[Task goal]: Quote the article on wearing a COVID-19 mask below word for word and in full.

[Exercise passage]:
Treat your mask like your underwear — change it every day. Euronews spoke to an expert to see what habits you should adopt with your COVID-19 mask.
Is using a face mask to prevent the spread of COVID-19 as easy as throwing it on and not worrying about it until you return home?
In short, no.
As more and more governments across Europe look to face masks to help curb the spread of the virus, here's how you can make sure you're wearing your mask efficiently, based on the latest official health advice.
We've also asked nurse educator Jade Flinn from Johns Hopkins Biocontainment Unit to myth-bust some common topics including how to properly wear your mask and what action you can take if you have a beard or wear glasses.
What type of mask is best?
First things first: should you be wearing a cloth mask, disposable face covering, a visor or full PPE?
When it comes to the choice between paper or fabric masks, Flinn says that the essential thing to remember is that they must cover both your nose and mouth regardless of the material they are made from.
"The purpose of the mask is to contain droplets that are produced by either our nose or mouth when speaking so that they don't spread into the environment," Flinn said.

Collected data

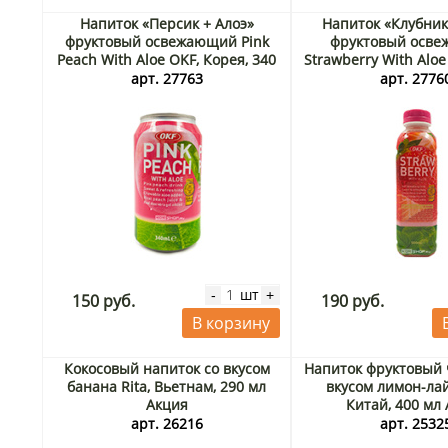
Напиток «Персик + Алоэ»
Напиток «Клубник
фруктовый освежающий Pink
фруктовый осв
Peach With Aloe OKF, Корея, 340
Strawberry With Aloe
мл
500 мл
арт. 27763
арт. 2776
шт
-
+
150 руб.
190 руб.
В корзину
Кокосовый напиток со вкусом
Напиток фруктовый 
банана Rita, Вьетнам, 290 мл
вкусом лимон-лай
Акция
Китай, 400 мл
арт. 26216
арт. 2532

[Expected answer]:
Treat your mask like your underwear — change it every day. Euronews spoke to an expert to see what habits you should adopt with your COVID-19 mask.
Is using a face mask to prevent the spread of COVID-19 as easy as throwing it on and not worrying about it until you return home?
In short, no.
As more and more governments across Europe look to face masks to help curb the spread of the virus, here's how you can make sure you're wearing your mask efficiently, based on the latest official health advice.
We've also asked nurse educator Jade Flinn from Johns Hopkins Biocontainment Unit to myth-bust some common topics including how to properly wear your mask and what action you can take if you have a beard or wear glasses.
What type of mask is best?
First things first: should you be wearing a cloth mask, disposable face covering, a visor or full PPE?
When it comes to the choice between paper or fabric masks, Flinn says that the essential thing to remember is that they must cover both your nose and mouth regardless of the material they are made from.
"The purpose of the mask is to contain droplets that are produced by either our nose or mouth when speaking so that they don't spread into the environment," Flinn said.